HI Floyd. Great information about the Oviatt. I wanted to commend our website about Rene Lalique to you. We did an Oviatt Building article in our blog early in the year, with a little history but mainly pointing out the Rene Lalique connection, so nowhere near as informative or detailed as your article. Though we did uncover the TV Bride video! Anyway, the site is Rene Lalique at, and Rene Lalique-Oviatt will take you straight to the Oviatt Building article. And again, great blog and we also are going to have to get the DVD. Oh, if you do write-ups on any other buildings that have a Rene Lalique connection, please keep in mind to let us know and we can link to the articles.

Marc Chevalier said...

"As we understand it, floors 1-3 were devoted to the store and offices, the top 2 were the penthouse (the floor below the living quarters contained the main kitchen, guest bedrooms and baths and, I would assume, maid quarters)....The large, 2nd-story windows facing Olive Street enabled customers to "model" their clothing in natural daylight."

Yes and no. It's true that the basement and floors 1-3 were devoted to the store and its workrooms/offices. However, the 12th floor was never really part of the penthouse: it housed the building's administrative office, several other offices, and a kitchen. The only "guest bedroom" on the 12th floor was a tiny room next to the kitchen: Jimmy Oviatt, James Oviatt's son, slept there, as there weren't enough bedrooms in the penthouse above to house him.

The large 2nd-story windows facing Olive St. weren't used to model the clothes in natural daylight. Instead, the clothes were taken to a long, rectangular outdoor patio on the back left side of the building's 3rd floor. The patio is still there, but few people get to see it.

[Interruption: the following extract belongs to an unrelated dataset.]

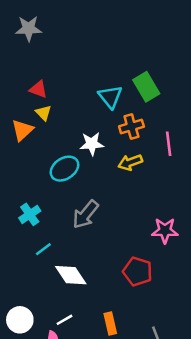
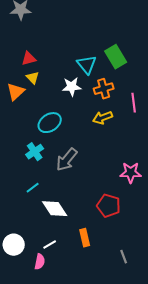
red triangle: (38, 89) -> (29, 59), turned -35
white star: (92, 144) -> (72, 87), moved
cyan cross: (30, 214) -> (35, 152), moved
orange rectangle: (110, 324) -> (85, 238), moved

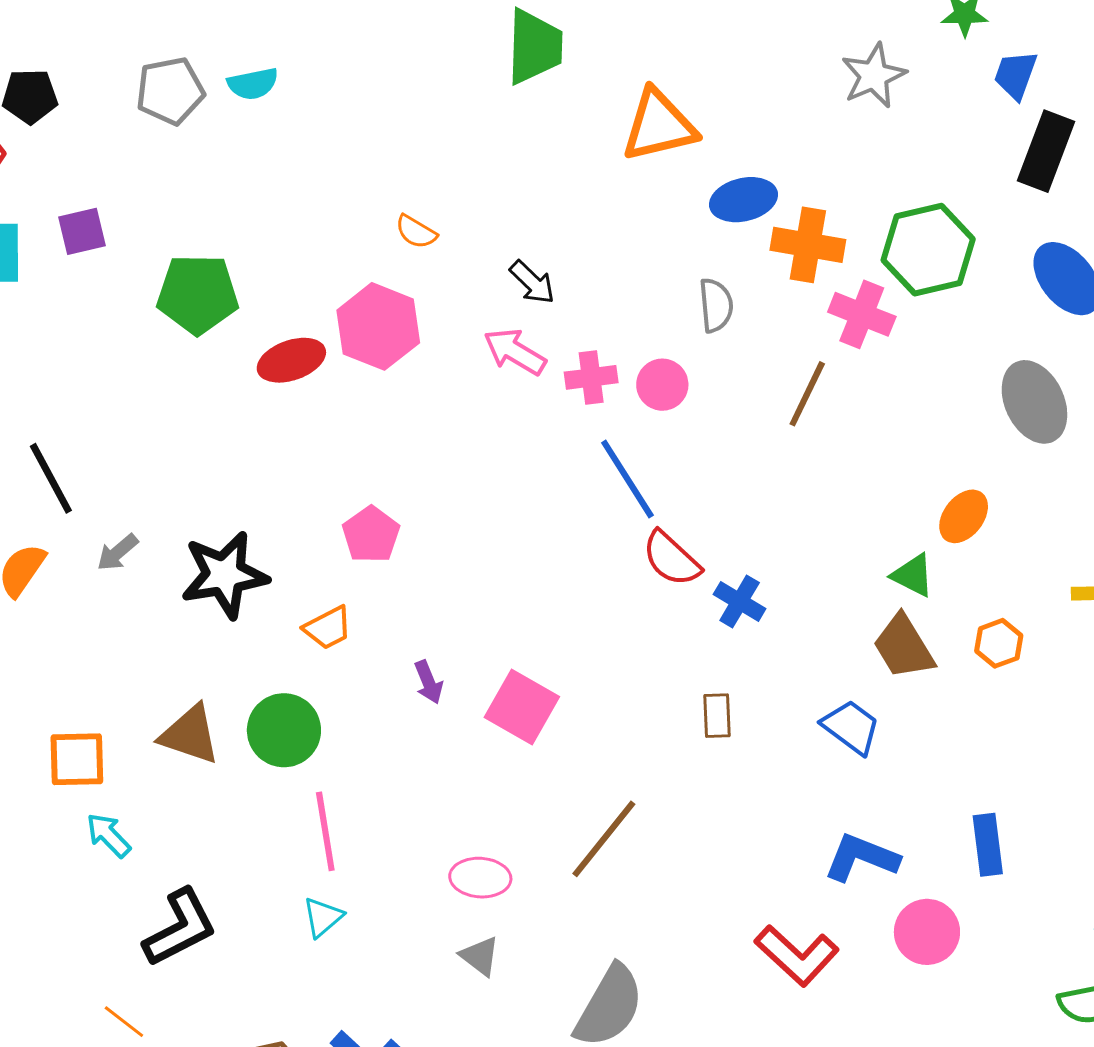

-- Marc Chevalier, producer of "The Oviatt Building" documentary DVD

Anonymous said...

Thats sad you couldnt get in. As a kid i used to roam all over these place like the oviatt and the alexandria noone cared you just walked in and went up and walked around. The penthouse is cool. I always thought the arcade cieling was wierd were is it now I wonder. Alots missing from LA. I no longer feel the 1920s here anymore. The smell of jasmine the crickets and the old landscaping are gone. All that 1920s landscaping left untouched all those years gave old LA such a haunting feel what they did to echo park and MacArthur park is disgusting they were so authentic growing up and romantic.

~Cassie said...

I met Mark Chevalier over the weekend in the Oviatt, a wonderfully nice, very informative man. It was my pleasure. For anyone who comes across this, the Oviatt penthouse is not currently being run by the conservancy but by a private company called Truly Yours Catering. You may be able to arrange a tour by contacting them.

RaymondKevin said...

The link to is not working. Do you have info to a new link or another site where images of the original interior glass can be viewed?